FEAT Add LoRA INC support (#2499)

Add LoRA Adds Intel Neural Compressor. --------- Signed-off-by: Daniel Socek <daniel.socek@intel.com>
2025-10-20 15:33:48 +08:00 · 2025-04-28 12:39:37 -04:00
parent 453a6ff336
commit 003cf20bcd
6 changed files with 195 additions and 1 deletions
--- a/examples/stable_diffusion/inc_flux_lora_hpu.py
+++ b/examples/stable_diffusion/inc_flux_lora_hpu.py
@ -0,0 +1,67 @@
+"""
+This exampe demonstrates loading of LoRA adapter (via PEFT) into an FP8 INC-quantized FLUX model.
+
+More info on Intel Neural Compressor (INC) FP8 quantization is available at:
+https://github.com/intel/neural-compressor/tree/master/examples/helloworld/fp8_example
+
+Requirements:
+pip install optimum-habana sentencepiece neural-compressor[pt] peft
+"""

- - -

• [Exercise tasks]
1. Answer these about the LoRA INC commit:
(a) How many files does the commit change?
(b) What does the docstring say the LoRA adapter is loaded into?
(c) Which packages does the Requirements line tell you to install with pip?
2. Pick up the LoRA INC commit text where it stops and keep writing it.
You won't need the entries that follow the commit text.

- - -

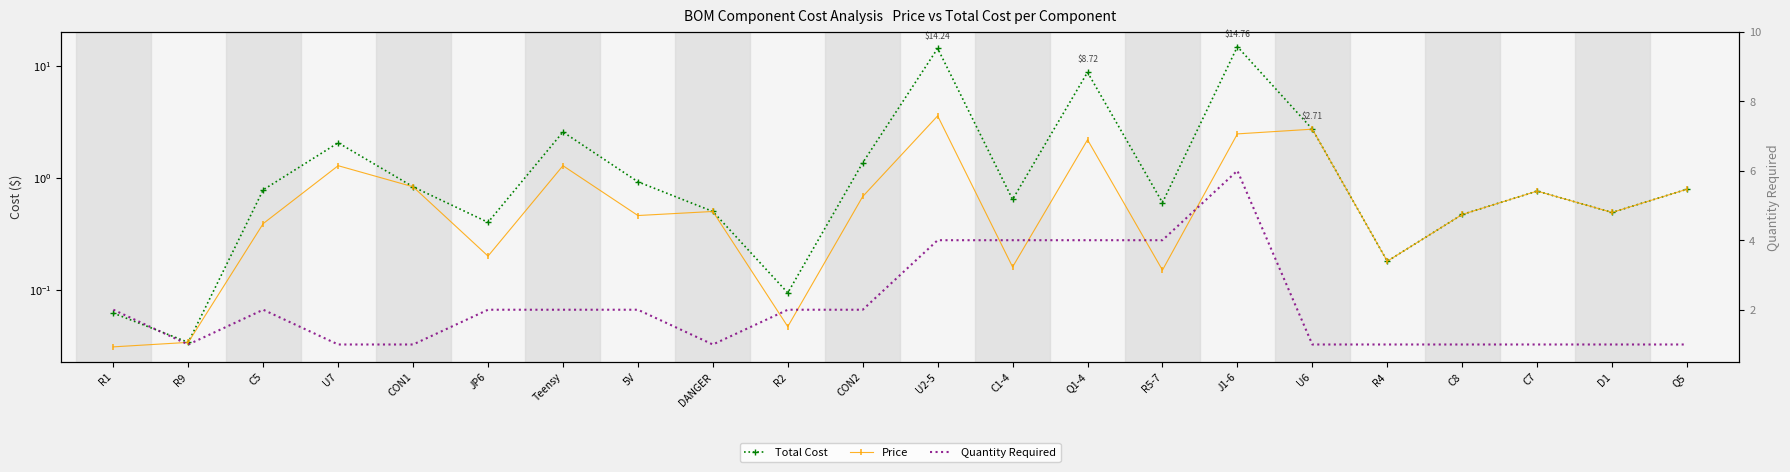

What is the difference between the highest and lowest values at JP6?

1.8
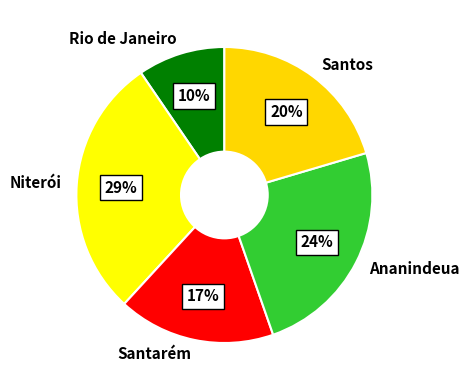

To the nearest percent, what is the difference between the largest and smallest slice percentages?

19%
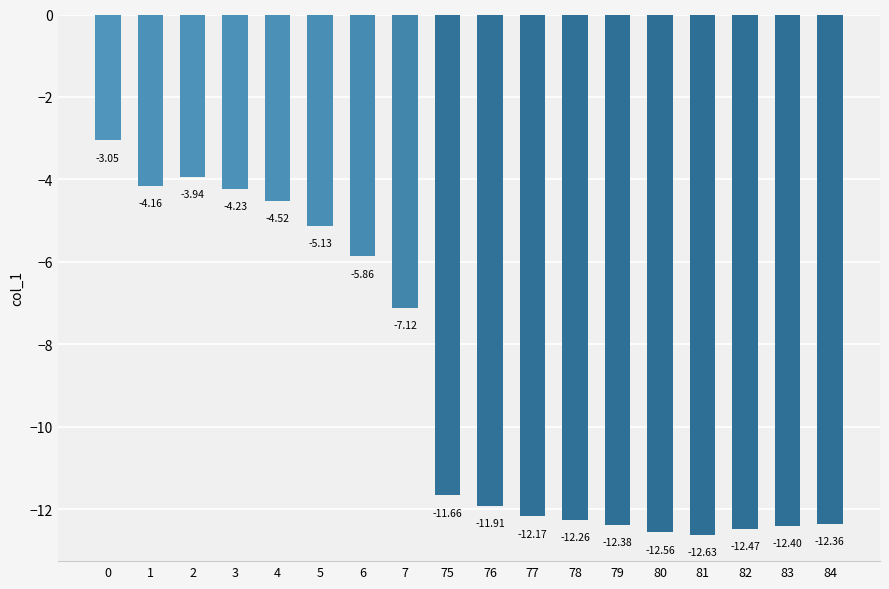

What is the change in value from 0 to 75?

-8.6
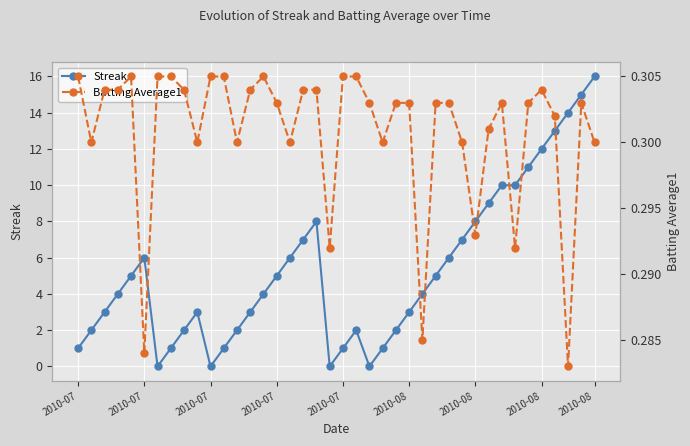

Reading right to left, extract all data points from this chart.

Streak: 16.0	15.0	14.0	13.0	12.0	11.0	10.0	10.0	9.0	8.0	7.0	6.0	5.0	4.0	3.0	2.0	1.0	0.0	2.0	1.0	0.0	8.0	7.0	6.0	5.0	4.0	3.0	2.0	1.0	0.0	3.0	2.0	1.0	0.0	6.0	5.0	4.0	3.0	2.0	1.0
Batting Average1: 0.3	0.3	0.3	0.3	0.3	0.3	0.3	0.3	0.3	0.3	0.3	0.3	0.3	0.3	0.3	0.3	0.3	0.3	0.3	0.3	0.3	0.3	0.3	0.3	0.3	0.3	0.3	0.3	0.3	0.3	0.3	0.3	0.3	0.3	0.3	0.3	0.3	0.3	0.3	0.3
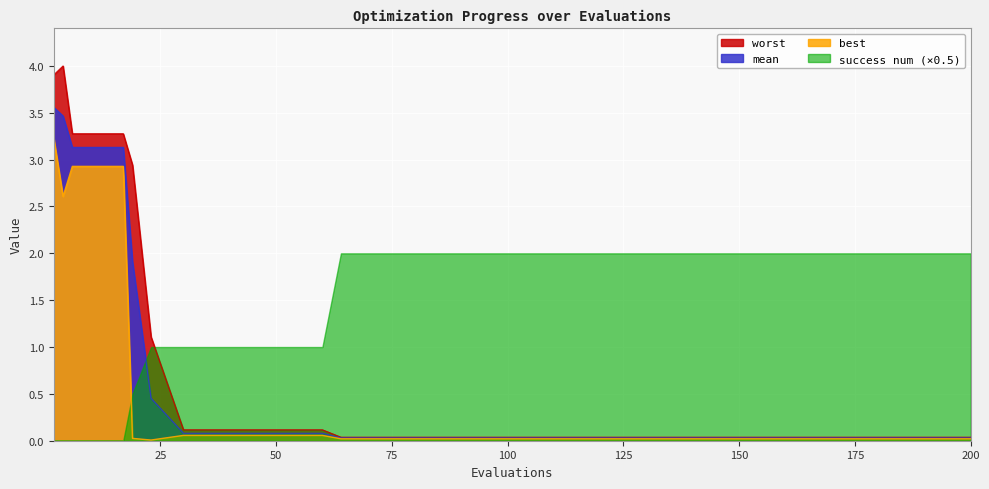

How many interior local valleys does the best series have?

2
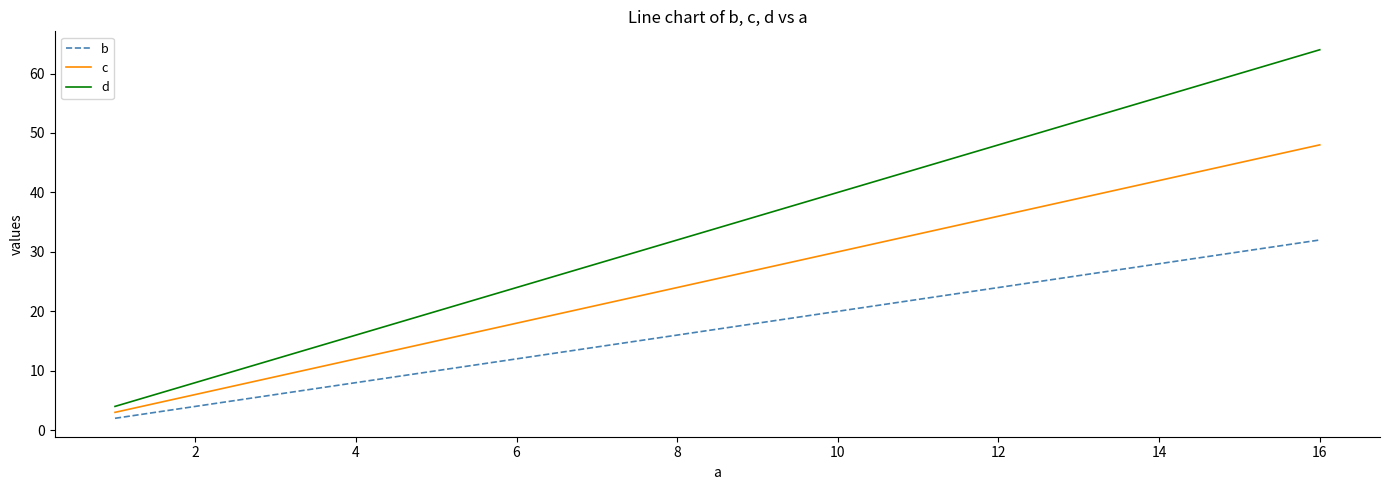

How many lines are shown in the chart?

3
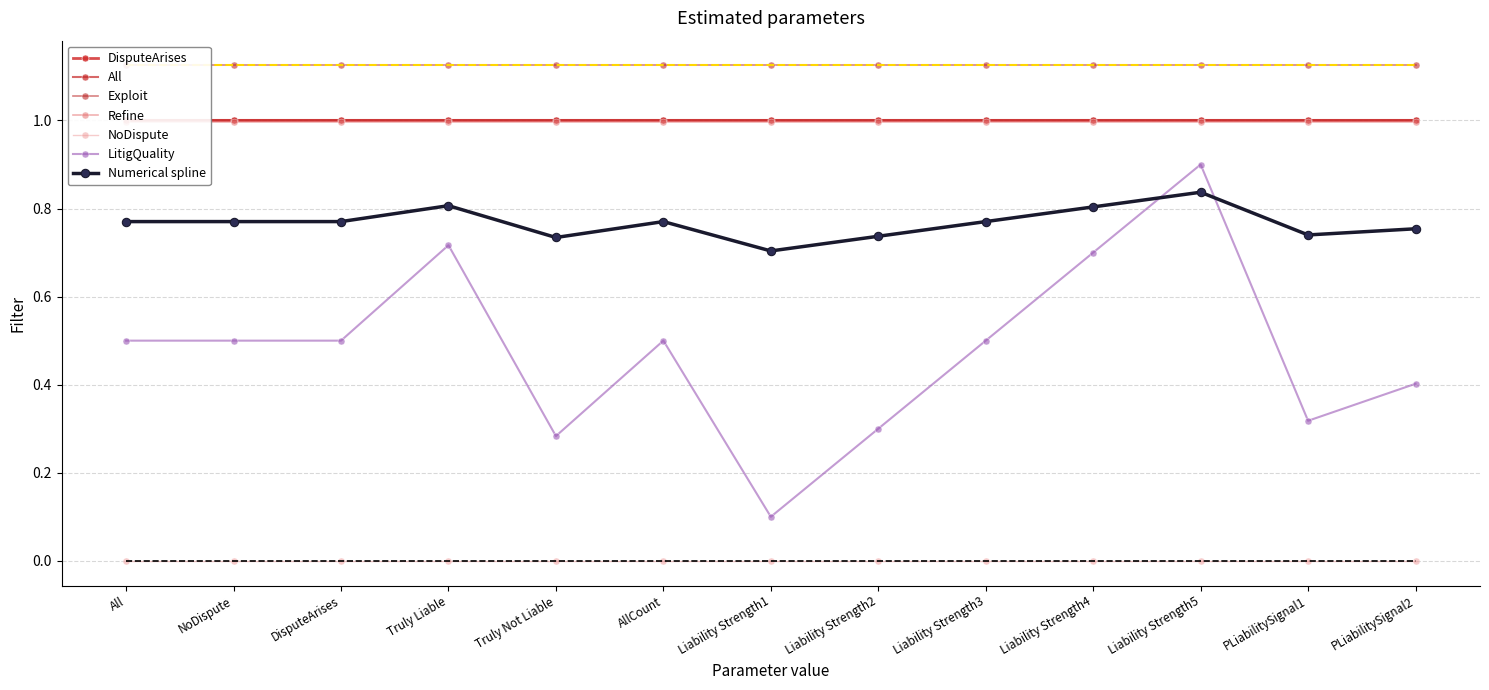

At which category does the chart reach its peak across all series?

All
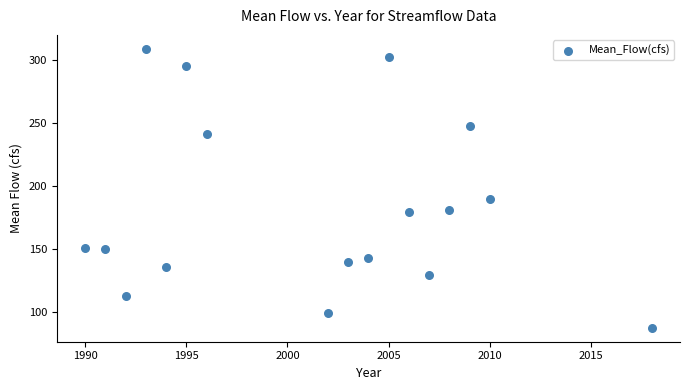

What Y value in the scatter plot is closest to 198?

189.7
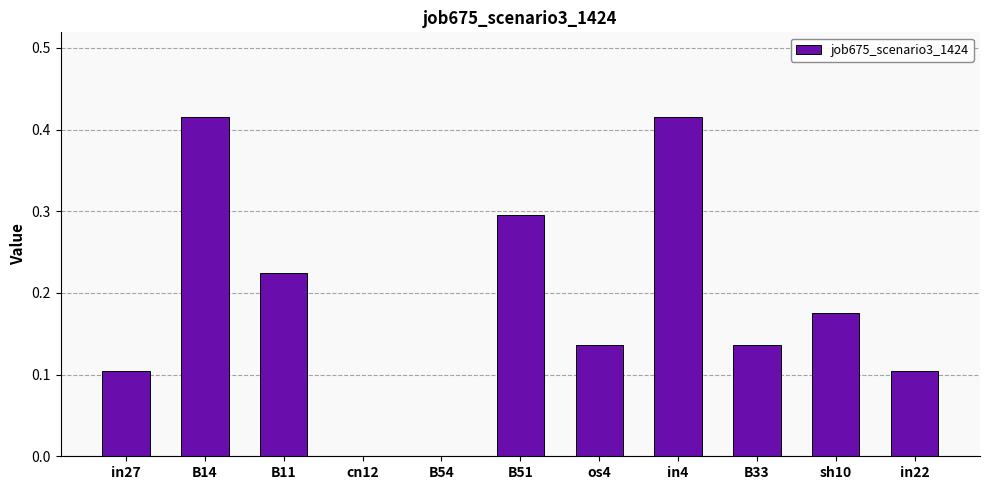

Between B11 and in27, which is larger?

B11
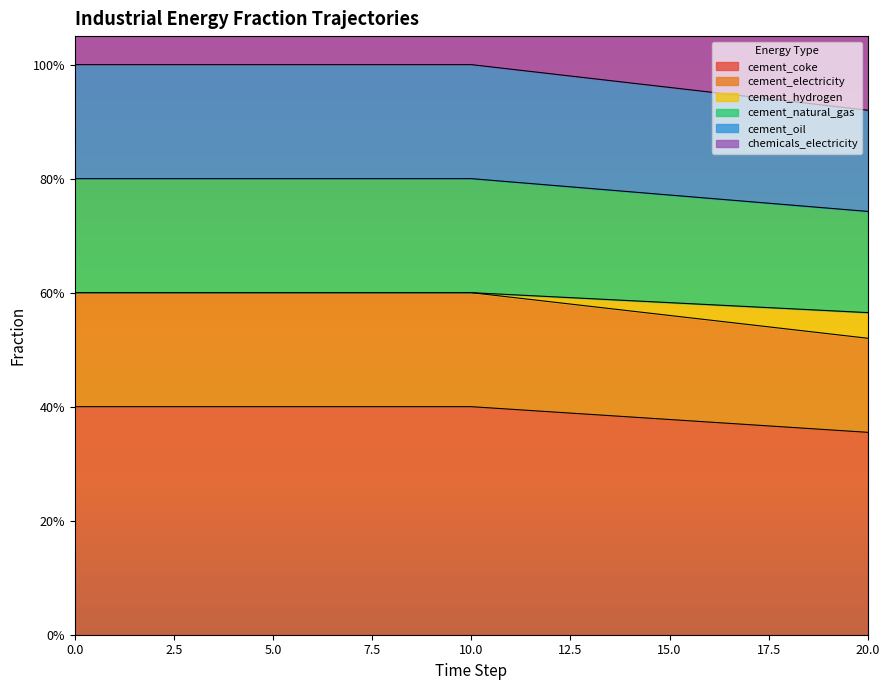

What is the difference between the maximum and minimum values in the cement_coke series?

0.1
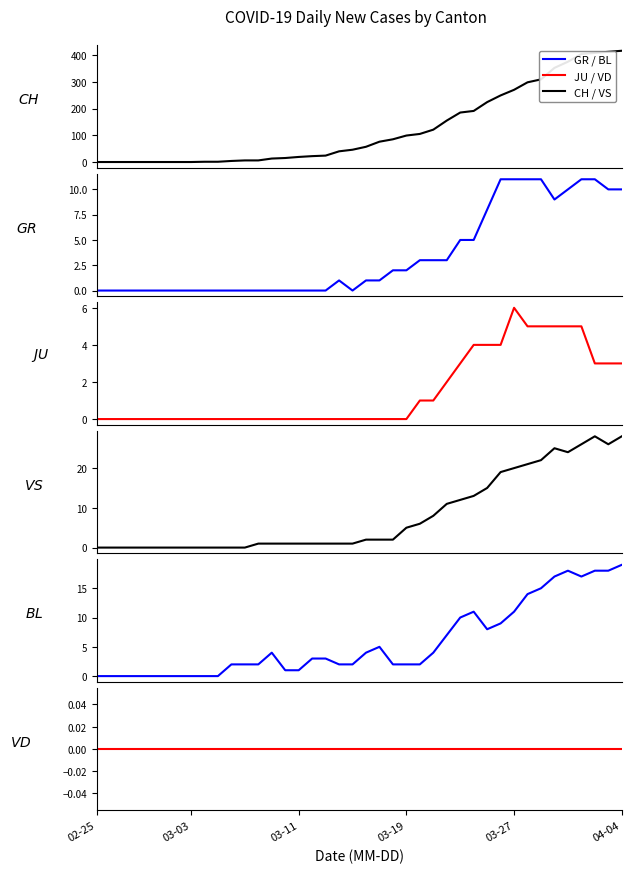

What is the label of the 2nd point from the left?

03-03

- - -

• [Results for the exercise]
1.
(a) 6 files
(b) An FP8 INC-quantized FLUX model
(c) optimum-habana, sentencepiece, neural-compressor[pt], and peft

2.
+
+import importlib
+
+import torch
+from neural_compressor.torch.quantization import FP8Config, convert, finalize_calibration, prepare
+
+
+# Checks if HPU device is available
+# Adapted from https://github.com/huggingface/accelerate/blob/b451956fd69a135efc283aadaa478f0d33fcbe6a/src/accelerate/utils/imports.py#L435
+def is_hpu_available():
+    if (
+        importlib.util.find_spec("habana_frameworks") is None
+        or importlib.util.find_spec("habana_frameworks.torch") is None
+    ):
+        return False
+
+    import habana_frameworks.torch  # noqa: F401
+
+    return hasattr(torch, "hpu") and torch.hpu.is_available()
+
+
+# Ensure HPU device is available before proceeding
+if is_hpu_available():
+    from optimum.habana.diffusers import GaudiFluxPipeline
+else:
+    raise RuntimeError("HPU device not found. This code requires Intel Gaudi device to run.")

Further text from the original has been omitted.